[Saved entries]
"""

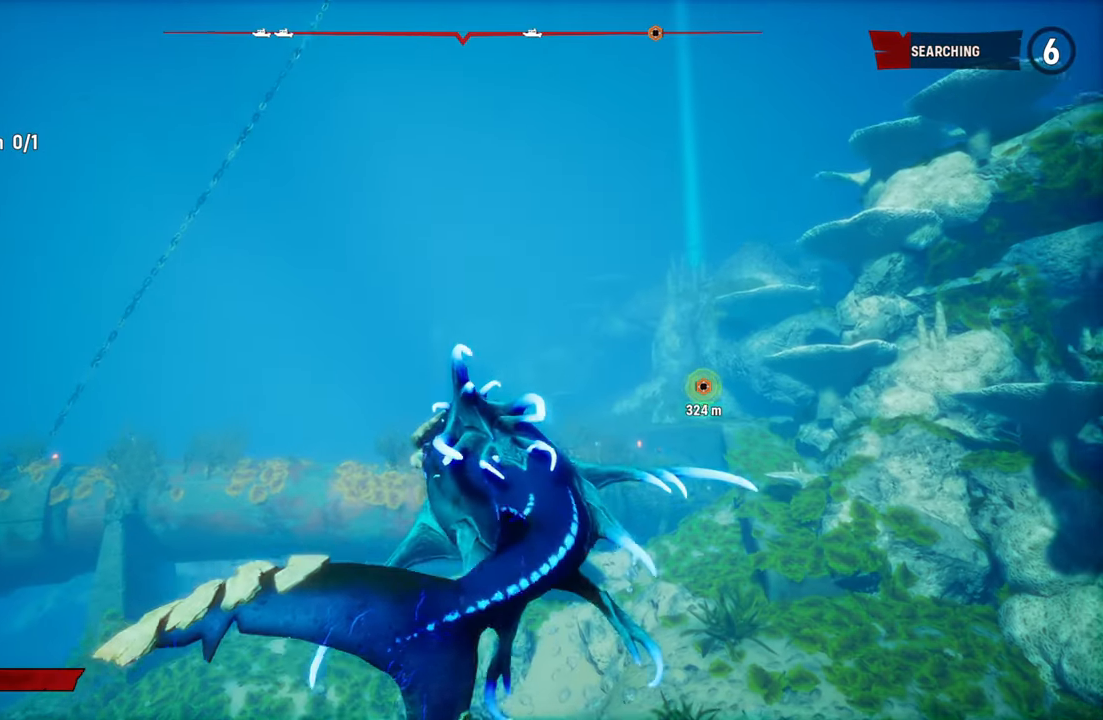
{"buttons": ["L2", "R2"], "left_stick": "up", "right_stick": "center", "events": []}
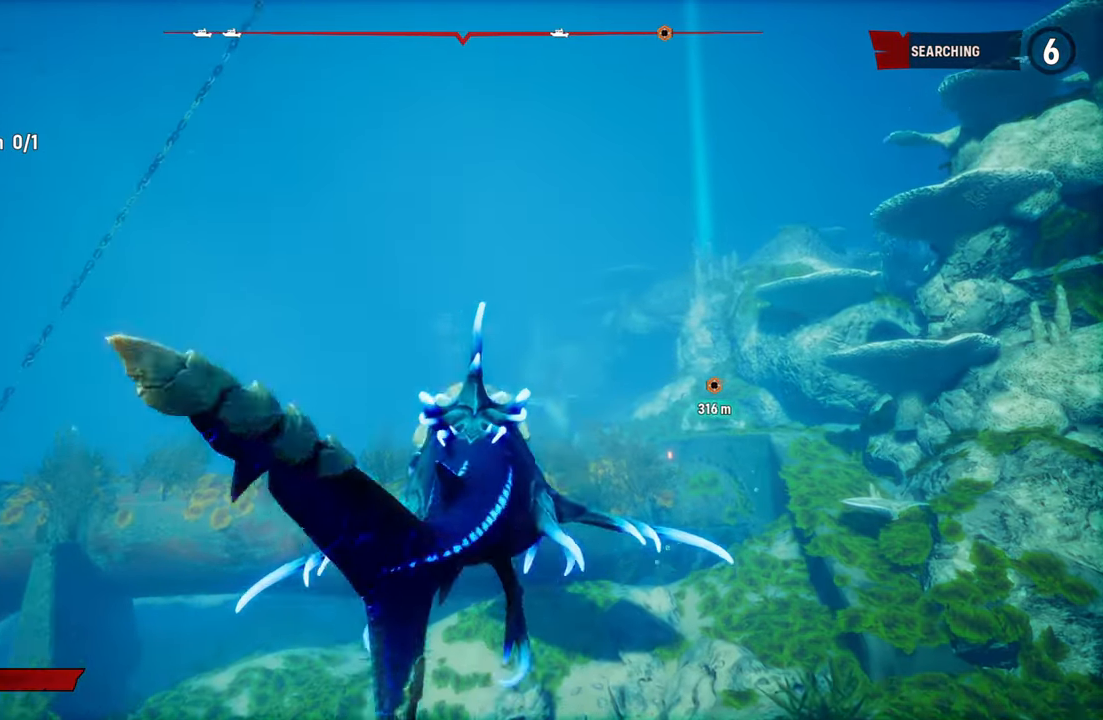
{"buttons": [], "left_stick": "up", "right_stick": "center", "events": [[20, "right_stick", "up-right"], [340, "right_stick", "center"], [380, "R2", "up"], [440, "L2", "up"]]}
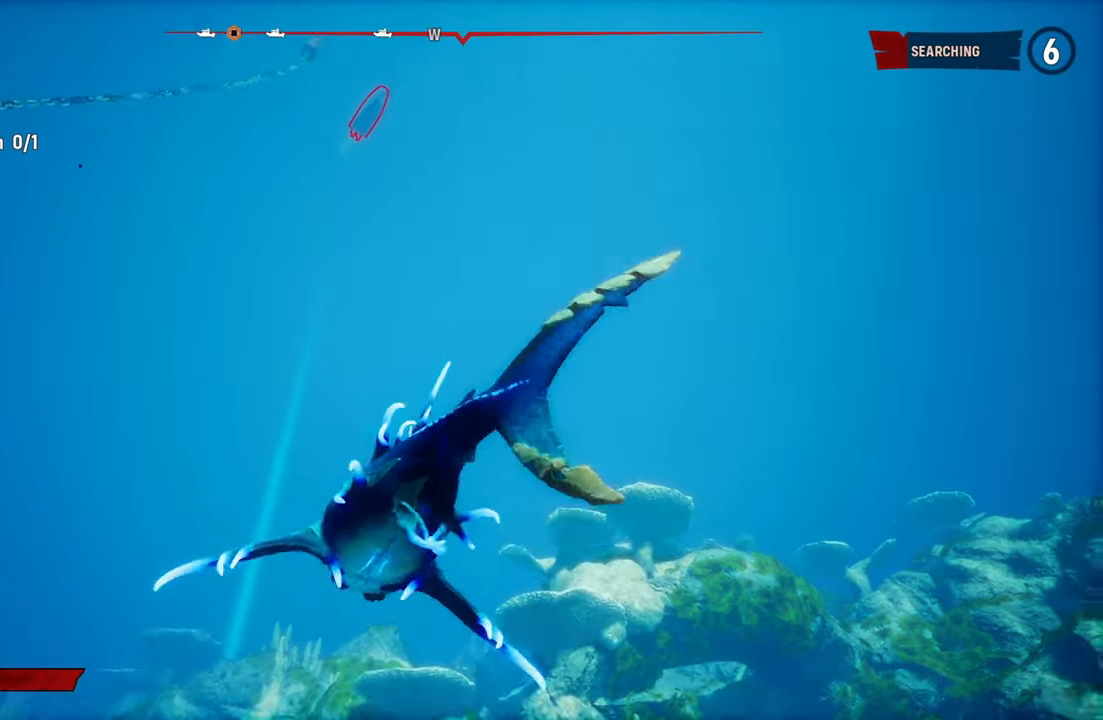
{"buttons": ["L2"], "left_stick": "up", "right_stick": "down-left", "events": [[80, "L2", "down"], [400, "right_stick", "down-left"]]}
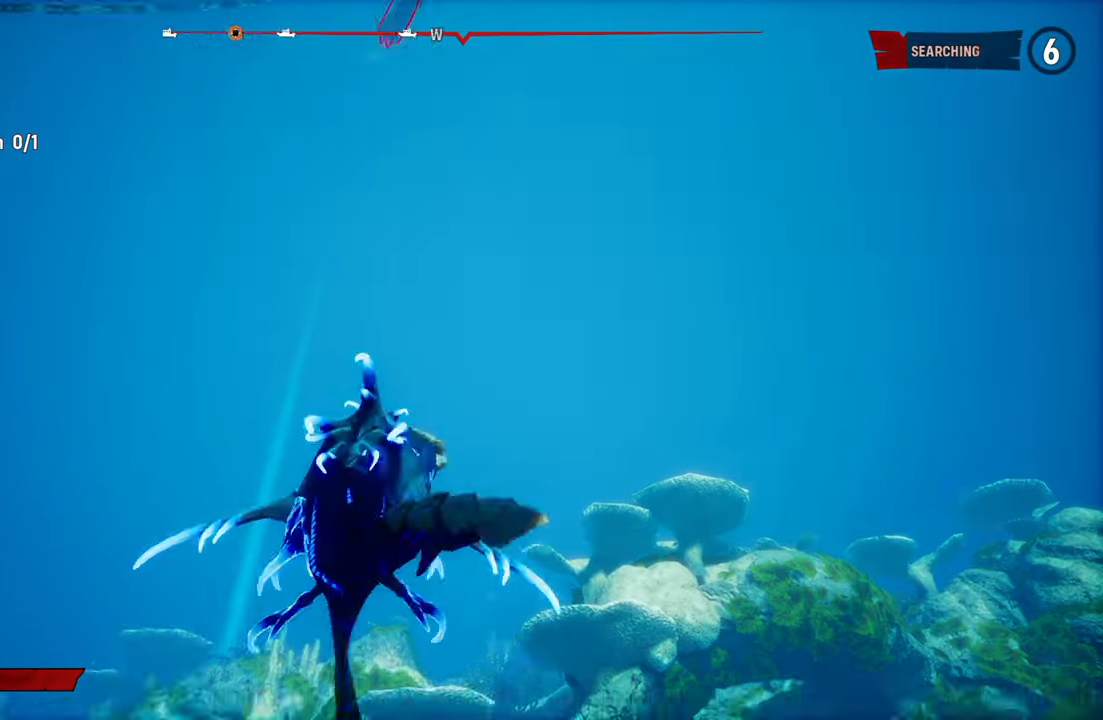
{"buttons": ["L2"], "left_stick": "up", "right_stick": "center", "events": [[100, "right_stick", "center"]]}
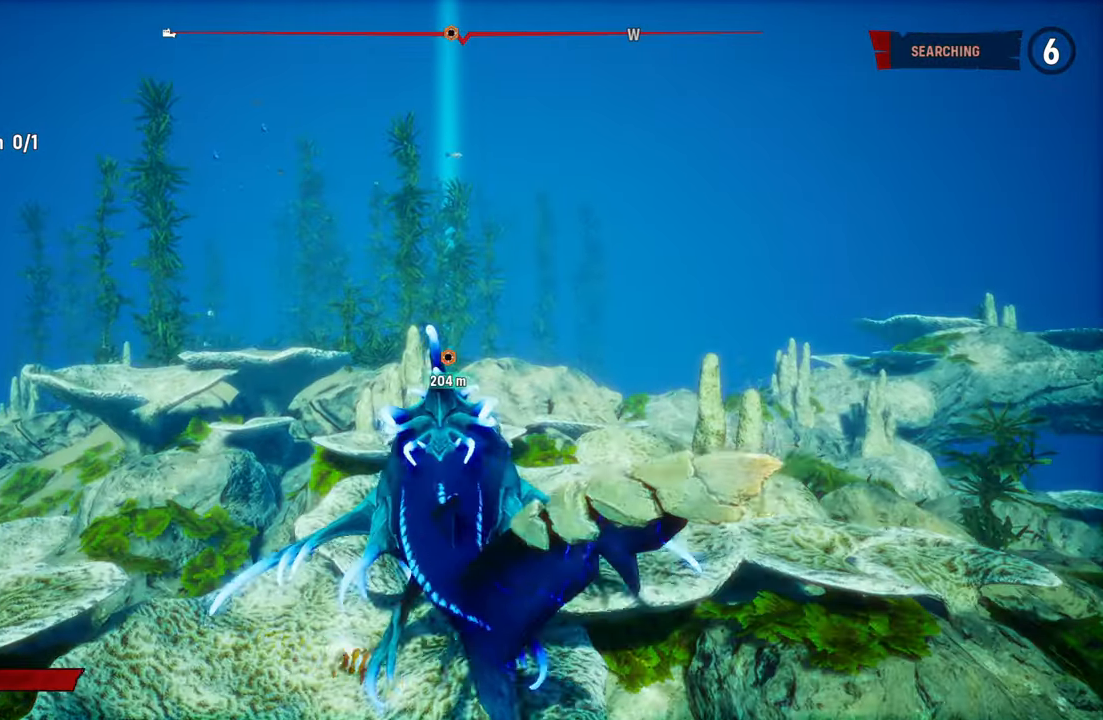
{"buttons": ["L2"], "left_stick": "up", "right_stick": "center", "events": []}
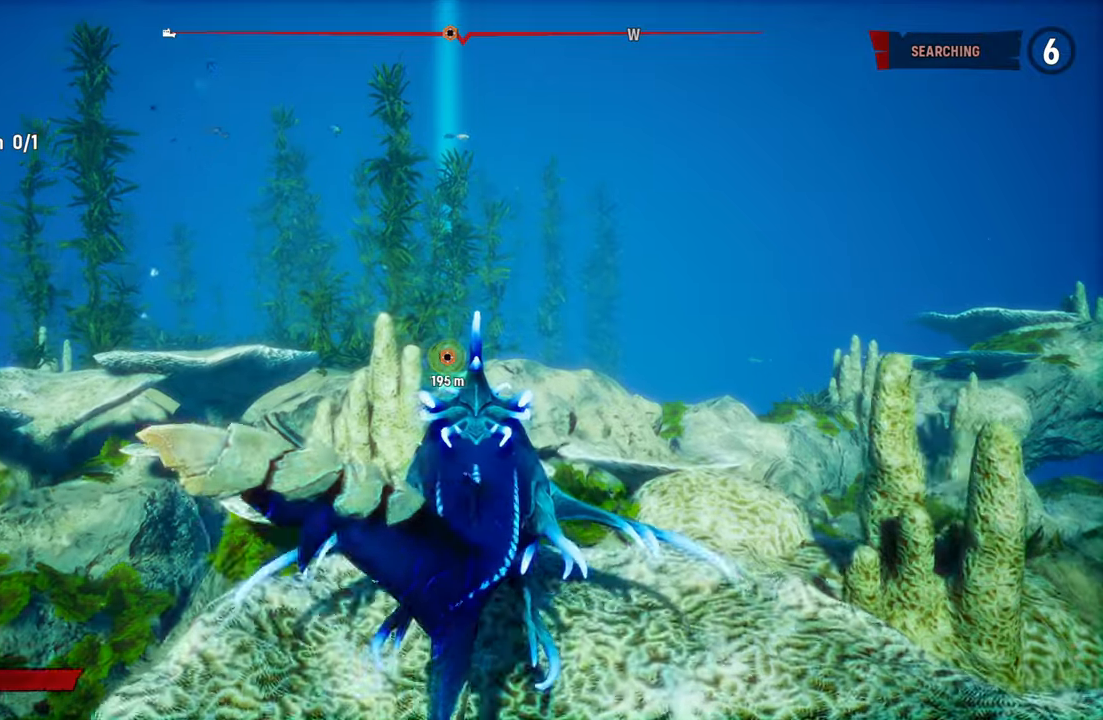
{"buttons": ["L2"], "left_stick": "up", "right_stick": "center", "events": []}
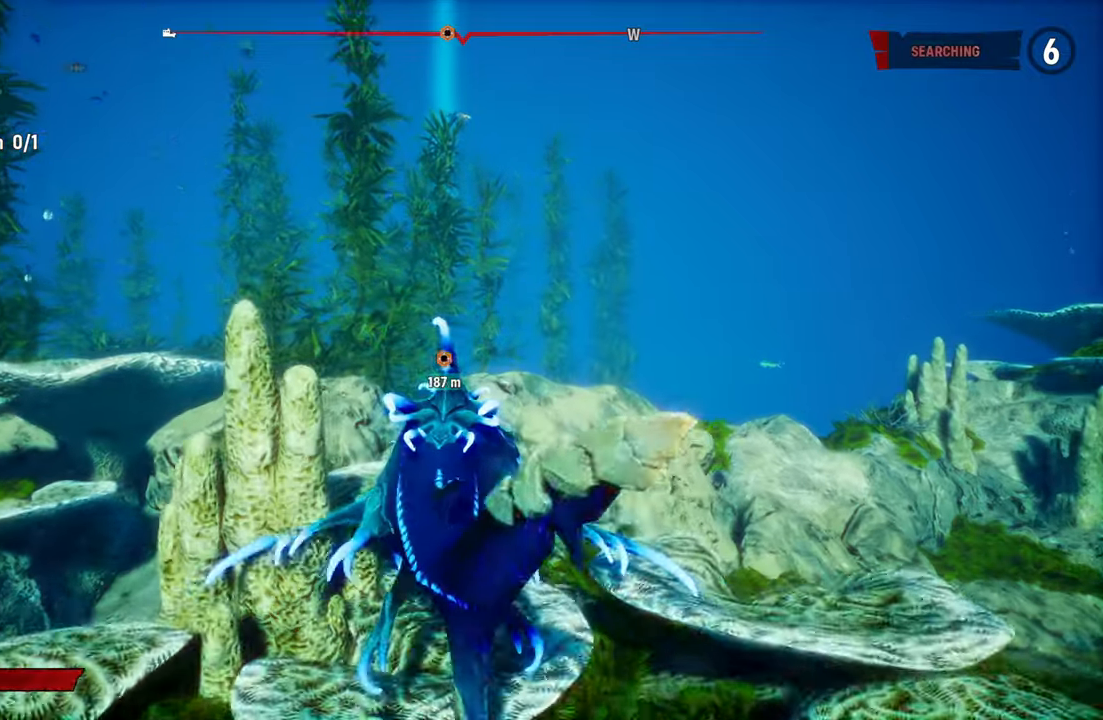
{"buttons": ["L2"], "left_stick": "up", "right_stick": "center", "events": [[80, "right_stick", "up-right"], [300, "right_stick", "center"]]}
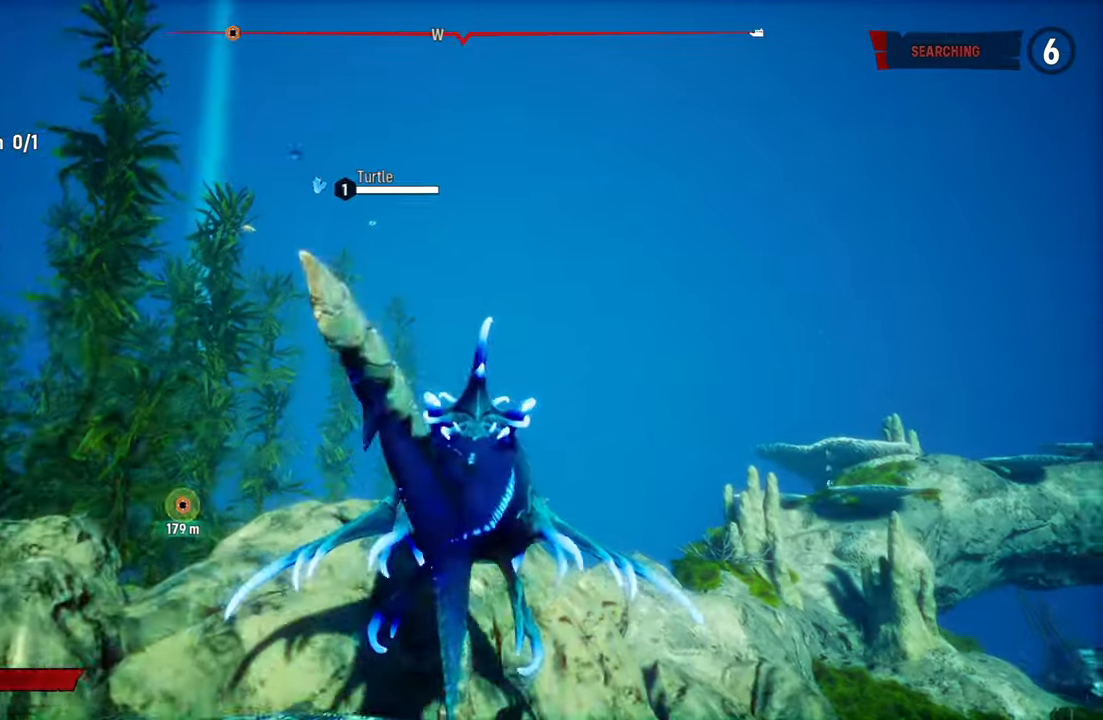
{"buttons": ["L2", "R2"], "left_stick": "up", "right_stick": "center", "events": [[20, "right_stick", "down-left"], [200, "right_stick", "center"], [400, "R2", "down"]]}
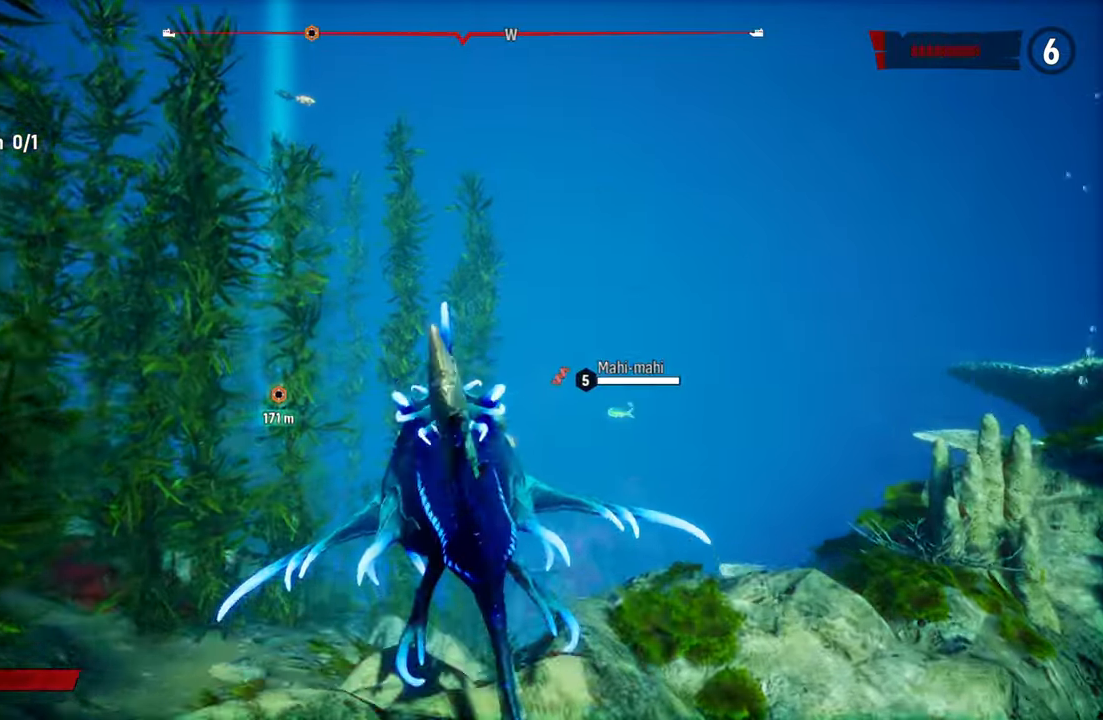
{"buttons": [], "left_stick": "up", "right_stick": "center", "events": [[220, "right_stick", "down-left"], [260, "R2", "up"], [360, "L2", "up"], [400, "right_stick", "center"]]}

"""

§ TASK STATEMENT
A word-for-word restatement of all the lines above is needed, with the pictures omitted.

§ RESULT BELOW
{"buttons": ["L2", "R2"], "left_stick": "up", "right_stick": "center", "events": []}
{"buttons": [], "left_stick": "up", "right_stick": "center", "events": [[20, "right_stick", "up-right"], [340, "right_stick", "center"], [380, "R2", "up"], [440, "L2", "up"]]}
{"buttons": ["L2"], "left_stick": "up", "right_stick": "down-left", "events": [[80, "L2", "down"], [400, "right_stick", "down-left"]]}
{"buttons": ["L2"], "left_stick": "up", "right_stick": "center", "events": [[100, "right_stick", "center"]]}
{"buttons": ["L2"], "left_stick": "up", "right_stick": "center", "events": []}
{"buttons": ["L2"], "left_stick": "up", "right_stick": "center", "events": []}
{"buttons": ["L2"], "left_stick": "up", "right_stick": "center", "events": [[80, "right_stick", "up-right"], [300, "right_stick", "center"]]}
{"buttons": ["L2", "R2"], "left_stick": "up", "right_stick": "center", "events": [[20, "right_stick", "down-left"], [200, "right_stick", "center"], [400, "R2", "down"]]}
{"buttons": [], "left_stick": "up", "right_stick": "center", "events": [[220, "right_stick", "down-left"], [260, "R2", "up"], [360, "L2", "up"], [400, "right_stick", "center"]]}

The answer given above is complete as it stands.